• _Compito da svolgere_
Riporta quante righe delle voci contengono la stringa "arama", distinguendo tra maiuscole e minuscole. Scrivi soltanto il numero.

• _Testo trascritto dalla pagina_
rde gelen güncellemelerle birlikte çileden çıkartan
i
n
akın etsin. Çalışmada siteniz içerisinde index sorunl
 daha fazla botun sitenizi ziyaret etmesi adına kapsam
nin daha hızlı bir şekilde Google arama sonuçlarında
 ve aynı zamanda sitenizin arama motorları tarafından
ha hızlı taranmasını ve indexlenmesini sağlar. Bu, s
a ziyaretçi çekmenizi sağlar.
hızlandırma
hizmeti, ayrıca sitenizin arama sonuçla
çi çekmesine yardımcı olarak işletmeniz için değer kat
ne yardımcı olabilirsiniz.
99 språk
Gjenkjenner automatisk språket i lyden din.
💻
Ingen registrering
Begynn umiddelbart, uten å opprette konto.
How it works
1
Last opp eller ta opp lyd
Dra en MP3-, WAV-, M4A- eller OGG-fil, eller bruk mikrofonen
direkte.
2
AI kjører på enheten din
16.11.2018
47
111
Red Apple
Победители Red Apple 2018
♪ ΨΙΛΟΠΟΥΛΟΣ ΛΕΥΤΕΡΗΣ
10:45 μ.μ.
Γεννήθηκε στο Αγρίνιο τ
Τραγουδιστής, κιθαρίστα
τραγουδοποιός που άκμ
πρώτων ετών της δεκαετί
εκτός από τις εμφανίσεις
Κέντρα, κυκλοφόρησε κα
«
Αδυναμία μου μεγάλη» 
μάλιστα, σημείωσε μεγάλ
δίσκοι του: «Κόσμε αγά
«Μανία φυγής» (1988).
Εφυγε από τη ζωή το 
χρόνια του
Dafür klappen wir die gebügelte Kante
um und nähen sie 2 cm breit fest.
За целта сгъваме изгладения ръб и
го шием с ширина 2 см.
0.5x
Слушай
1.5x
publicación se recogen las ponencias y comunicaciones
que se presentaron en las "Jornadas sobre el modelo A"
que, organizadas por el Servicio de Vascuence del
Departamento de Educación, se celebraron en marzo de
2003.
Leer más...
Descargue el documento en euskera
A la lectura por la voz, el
---
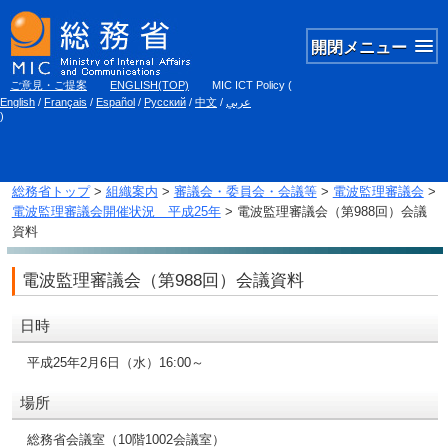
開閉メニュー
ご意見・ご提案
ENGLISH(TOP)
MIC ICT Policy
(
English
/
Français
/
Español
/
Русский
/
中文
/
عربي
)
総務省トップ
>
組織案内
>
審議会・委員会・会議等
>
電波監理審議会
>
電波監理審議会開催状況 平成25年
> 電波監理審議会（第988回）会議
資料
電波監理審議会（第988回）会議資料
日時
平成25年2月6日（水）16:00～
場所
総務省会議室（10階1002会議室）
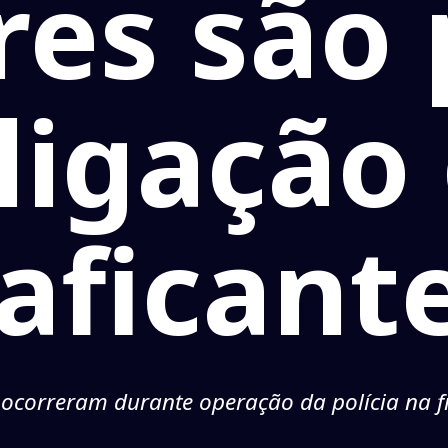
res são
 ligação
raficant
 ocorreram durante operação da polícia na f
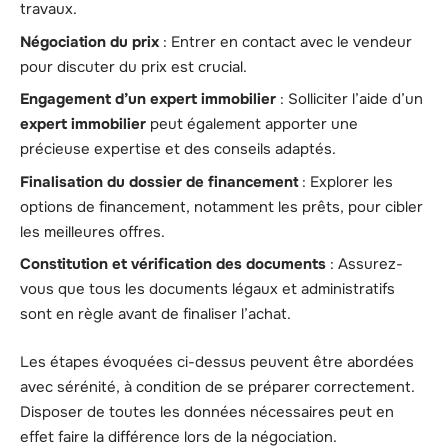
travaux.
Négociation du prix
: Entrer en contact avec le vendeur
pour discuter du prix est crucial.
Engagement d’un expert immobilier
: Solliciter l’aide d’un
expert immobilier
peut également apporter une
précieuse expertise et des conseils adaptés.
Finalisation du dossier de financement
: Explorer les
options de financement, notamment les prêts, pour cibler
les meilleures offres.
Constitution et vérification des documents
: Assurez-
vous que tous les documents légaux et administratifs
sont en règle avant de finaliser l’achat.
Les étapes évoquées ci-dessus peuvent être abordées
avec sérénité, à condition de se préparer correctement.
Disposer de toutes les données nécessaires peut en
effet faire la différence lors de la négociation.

• _Soluzione_
3